▶ _Selected passage_:
━━━━━━━━━━━━━━━━━━━━━━━━━━━━━━
If I'm understanding the bin concept properly, it's possible to get Lux stars with relatively high flux output, but maybe with a relatively lower forward voltage (less power required to run it).

I am having problems locating sellers with binned LEDs. Can anyone provide a link or two?

Nice post, thanks for sharing!

Walt


----------



## achesalot (Nov 8, 2005)

Walt,

I've attached (hopefully) a pdf with bin info on the Luxeons. Hope it helps.

The Sandwhich Shoppe sells binned Luxeons, the link is
http://theledguy.chainreactionweb.com/index.php?cPath=48
I'm sure there are other places as well, but I've ordered from the guy above and he is reasonable on shipping and fast to ship. You might also look as some of the links from:
http://www.flashlightreviews.com/links.htm for other sources.
━━━━━━━━━━━━━━━━━━━━━━━━━━━━━━
▶ _Written task_: Copy the stretch of the forum thread on binned Luxeon LEDs from "If I'm understanding" through "thanks for sharing!", changing "forward voltage" to "drive voltage".

▶ _Available data_:
━━━━━━━━━━━━━━━━━━━━━━━━━━━━━━
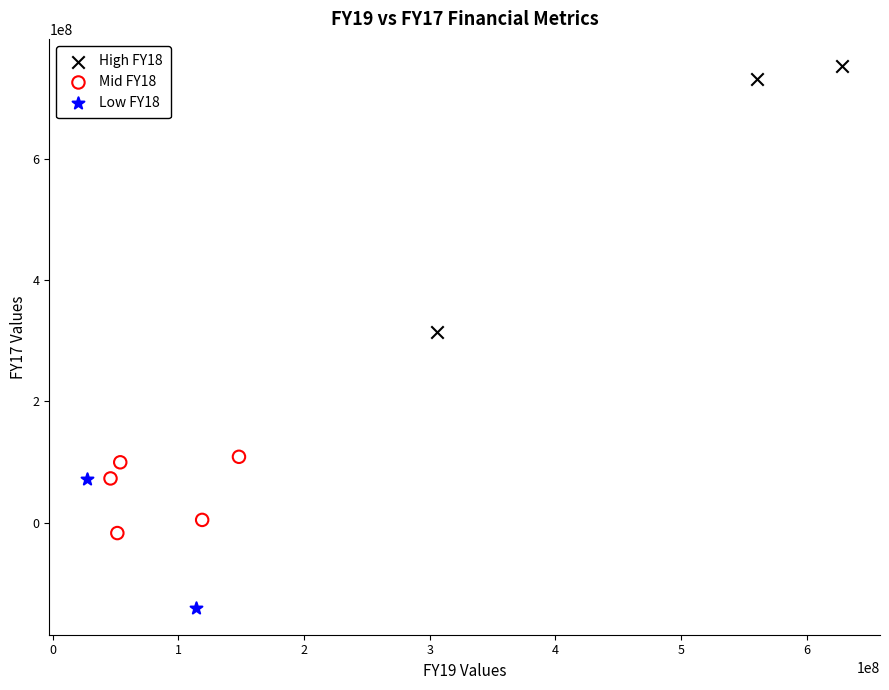

Which series has the widest spread of Y values?

High FY18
━━━━━━━━━━━━━━━━━━━━━━━━━━━━━━
▶ _The completed task_:
If I'm understanding the bin concept properly, it's possible to get Lux stars with relatively high flux output, but maybe with a relatively lower drive voltage (less power required to run it).

I am having problems locating sellers with binned LEDs. Can anyone provide a link or two?

Nice post, thanks for sharing!